Ticks and tick-borne diseases play a big role in cattle production in Brazil. Diseases from ticks result in significant economic losses from a reduction in production of animal protein and exports. Tick control can be accomplished but it is difficult and can be costly. One approach is with the application of chemicals but progress of resistance can cause problems. Another approach is to vaccinate but animals can still develop resistance. Research is being done to try to reduce tick diseases in cattle (3).

In Brazil, they utilize the low quality tropical forages that are available to them. These forages are often low in crude protein and high amount of lignin. Because of these components the cattle face decreased feed intake and digestibility leading to deficiencies in energy, protein and minerals. Supplementation is an important part of cattle nutrition in Brazil. Emphasis is put on the supplementation of nitrogen in order to increase feed intake by increases the digestibility of the forages (6).

Several local pig breeds in Brazil are facing a reduction in number and herd size because of the use of modern, imported breeds. Some local breeds in Brazil are canastrao, caruncho, moura, Monteiro, nilo, piau, pireapetinga and tatu. Through technology the caruncho, piau and mouro have been improved genetically for their production of fat. Some of the most common breeds raised in Brazil currently are landrace, large white, and duroc, which is similar to the United States. The current breeds were developed in North America and Europe and are well known for their production of meat (17).

Brazil faces many of the same swine diseases as we face in the United States. They experience mycoplasma hyopneumoniae, circovirus, and porcine reproductive and respiratory syndrome. Brazil classifies all of these diseases together and calls them porcine respiratory disease complex (PRDC). PRDC is a multifactorial disease that is caused by the combination of non-infectious components, and viral and bacterial pathogens. The pathogens that contribute to PRDC are not well known and require more research to be done. These are important diseases that impact swine production and can lead to major economic losses for Brazil because the number of swine present in the country (14).

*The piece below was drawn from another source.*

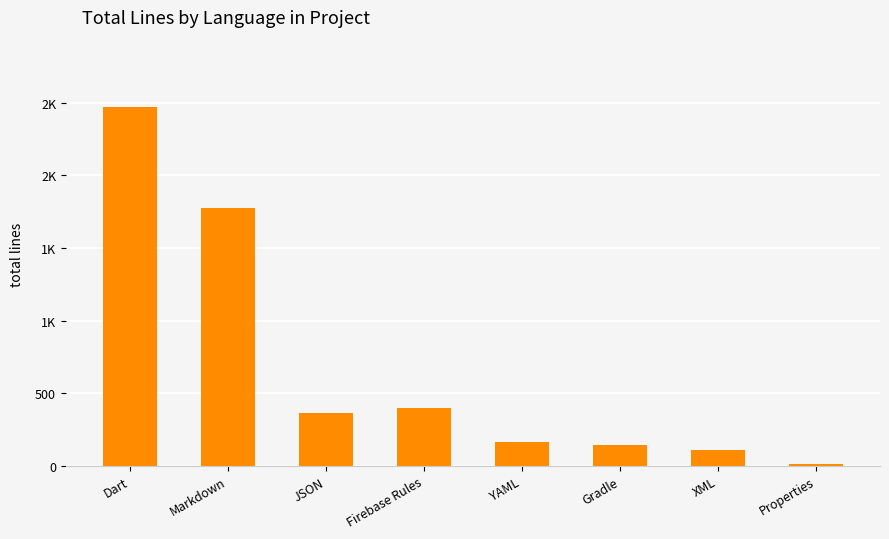

Between Gradle and Markdown, which is larger?

Markdown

In Brazil, swine diets consist of 80% corn and soybean meal much like swine diets in the United States. 75% of the total cost of pork production comes from the cost of feeding the animals. Brazil is determined to reduce the environmental impacts pork production has by looking towards the use of co-products in pig diets. Research is being done to try implement co-products into swine diets to reduce the environmental impact on land usage and greenhouse gas emissions (2).

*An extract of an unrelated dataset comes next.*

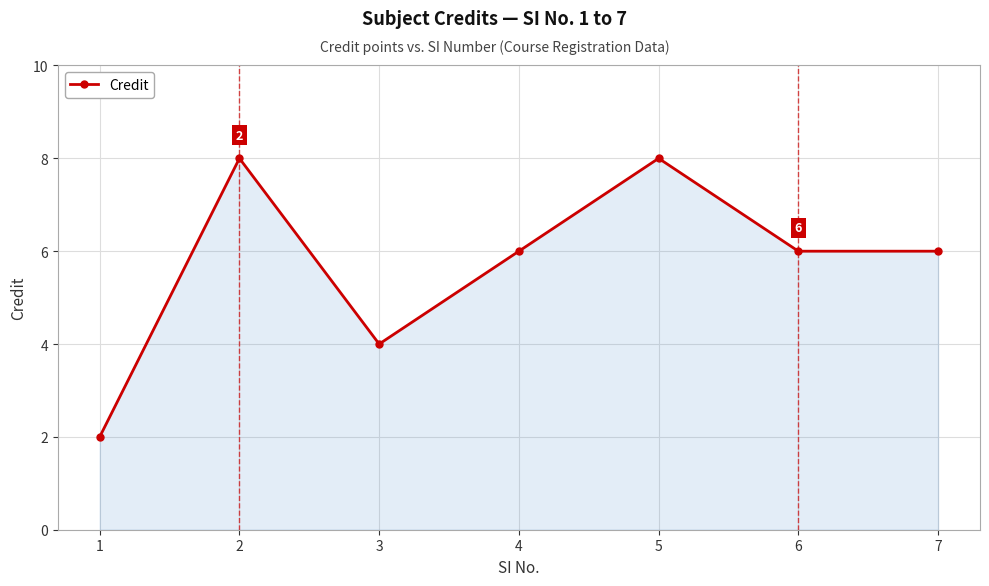

Does the chart have visible grid lines?

Yes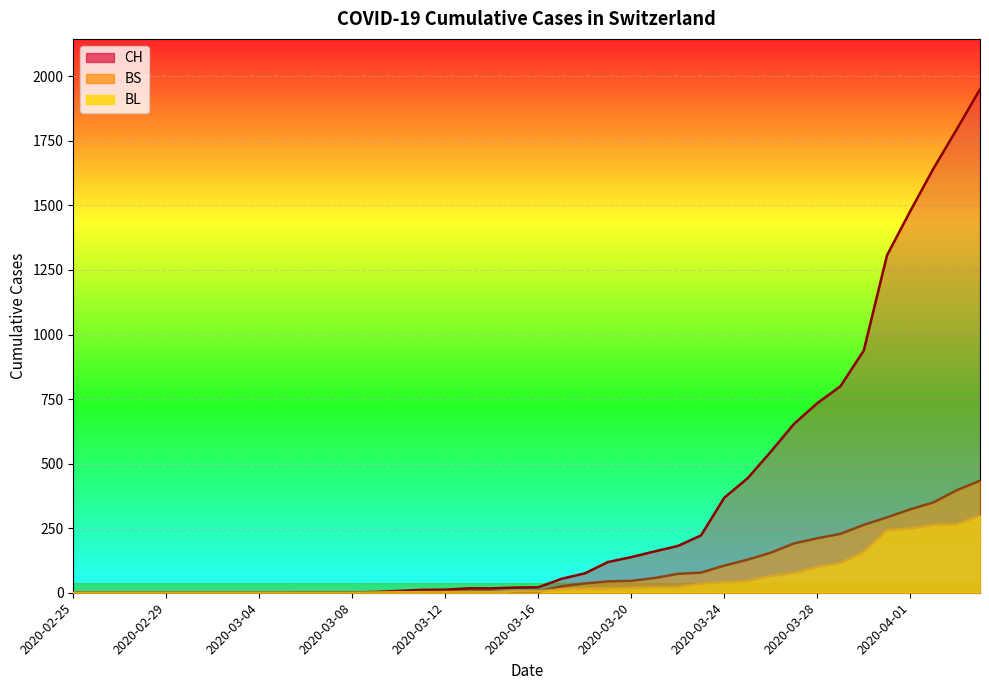

Which series has the largest range (max minus min)?

CH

A majority of the chickens in Brazil are raised in the southern region. Some layer breeds in brazil include Lohmann, Hy-Line Dekalb and Isa Babcock which are white. Some of the brown egg layers include the breeds Isa Brown, Lohmann Brown and Hisex Brown. Poultry meat consumption had increased significantly in Brazil in the last ten years. A lot of the chickens in Brazil are used to produce meat with a smaller portion used for egg production. Some breeds of meat producing chickens include Ross, Cobb, Hubbard, and Hybro. In Brazil, most male chickens are slaughtered at six months old and females are kept for egg and meat production (8).

One of the chicken viruses that is prominent in Brazil is called chicken astrovirus (CAstV) which is a virus that is related to enteric diseases. In Brazil, CAstV was linked to the abnormal condition in chickens that they called “white chicks.” This disease caused production problems such as an increased mortality rate, problems with incubation, and chicks with white feathers. CAstV is transmitted vertically and is impacts the digestive tract, gizzard, and the intestines. It is thought that the virus originates in the yolk sac because it can be observed in the yolk sac remnant (10).

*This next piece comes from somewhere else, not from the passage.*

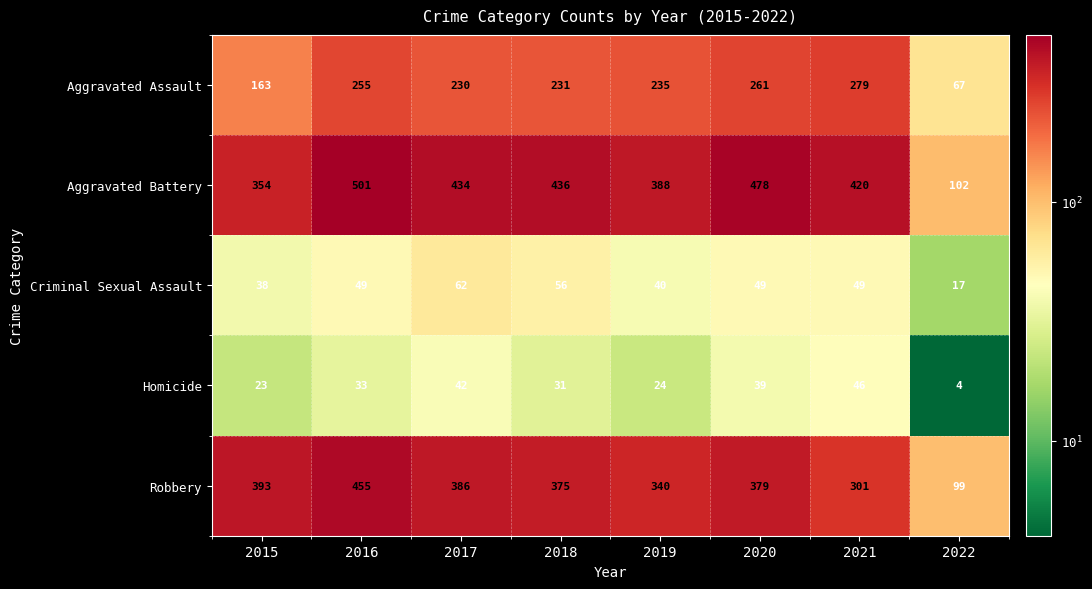

The value of Criminal Sexual Assault at 2019 is 52. True or false?

False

Chicken diets in Brazil are very similar to in the United States. Both diets are cereal grain based with a majority of the energy coming from corn. In some places of the world, wheat is used as the main source of energy because of cost and resources. Quality of the cereal grains is strongly impacted by the season and storage systems. Because of the climate in Brazil, they are able to get two crops per year which is an advantage to the country (7).